His two-day trip will be followed by a visit by US Secretary of Defence Lloyd Austin to Seoul next week for minister-level meetings.

“Uninvited guests from across the ocean will seek the extreme confrontation on the Korean peninsula which is the biggest hotspot in the world and has reached the height of explosion,” said a commentary carried by the Korean Central News Agency.

“This provocative act reminds one of the visits of the warmongers for field inspection to ignite the second Korean war,” the commentary added.

Blinken and Lloyd’s visits will bring “new war clouds” to the region, it said.

The visit comes as Seoul and Washington ramp up defence cooperation in the face of a record-breaking series of weapons tests by Pyongyang this year.

A US nuclear-weapons-capable B-52 bomber made a rare landing in South Korea last month, less than a week after a South Korean port visit by the nuclear-powered aircraft carrier USS Ronald Reagan.

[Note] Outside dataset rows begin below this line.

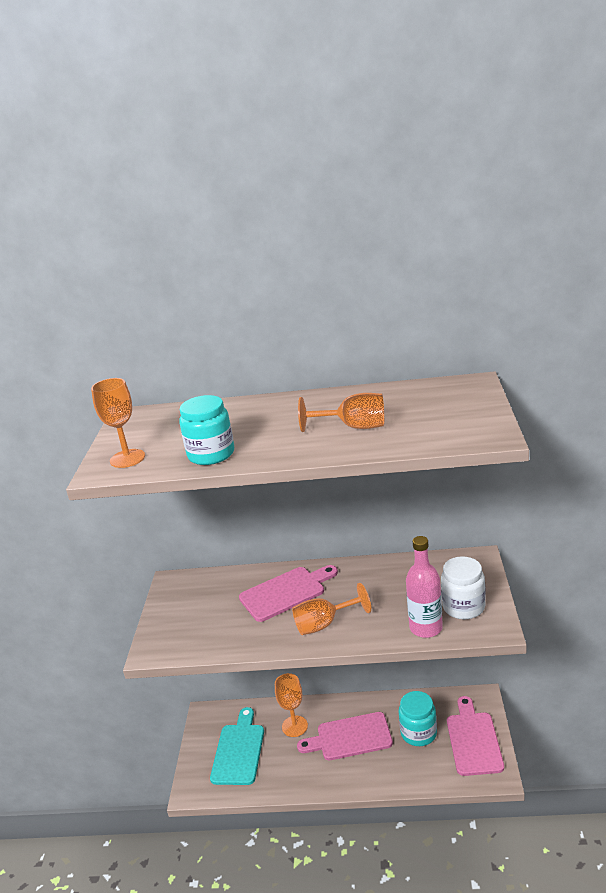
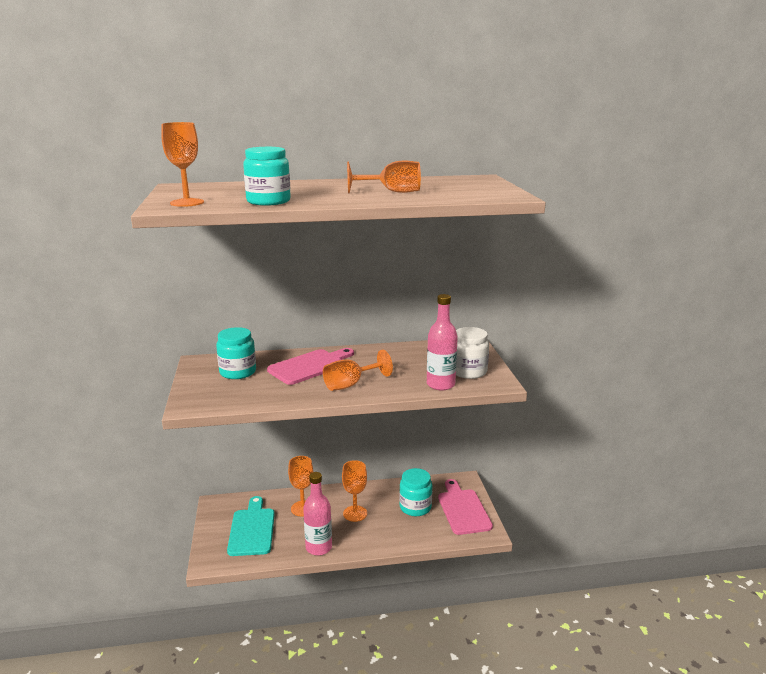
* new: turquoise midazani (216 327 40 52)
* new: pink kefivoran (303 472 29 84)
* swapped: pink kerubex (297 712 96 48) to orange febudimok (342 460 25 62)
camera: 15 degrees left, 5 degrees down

It also comes as North Korea is strengthening its relations with Russia.

Russia and North Korea, who are historic allies, are both under a raft of global sanctions — Moscow for its invasion of Ukraine, and Pyongyang for its testing of nuclear weapons.

The countries’ leaders, Kim Jong Un and Vladimir Putin, held a summit in September in Russia’s far east, with Seoul and Washington subsequently claiming that Pyongyang had begun providing Moscow with weapons.

South Korea’s spy agency said last week Pyongyang appeared to have received Russian advice on satellite technology in return.

North Korea has failed twice this year in its bid to put a military spy satellite into orbit and is in the final stages of preparing for a third launch, according to the spy agency.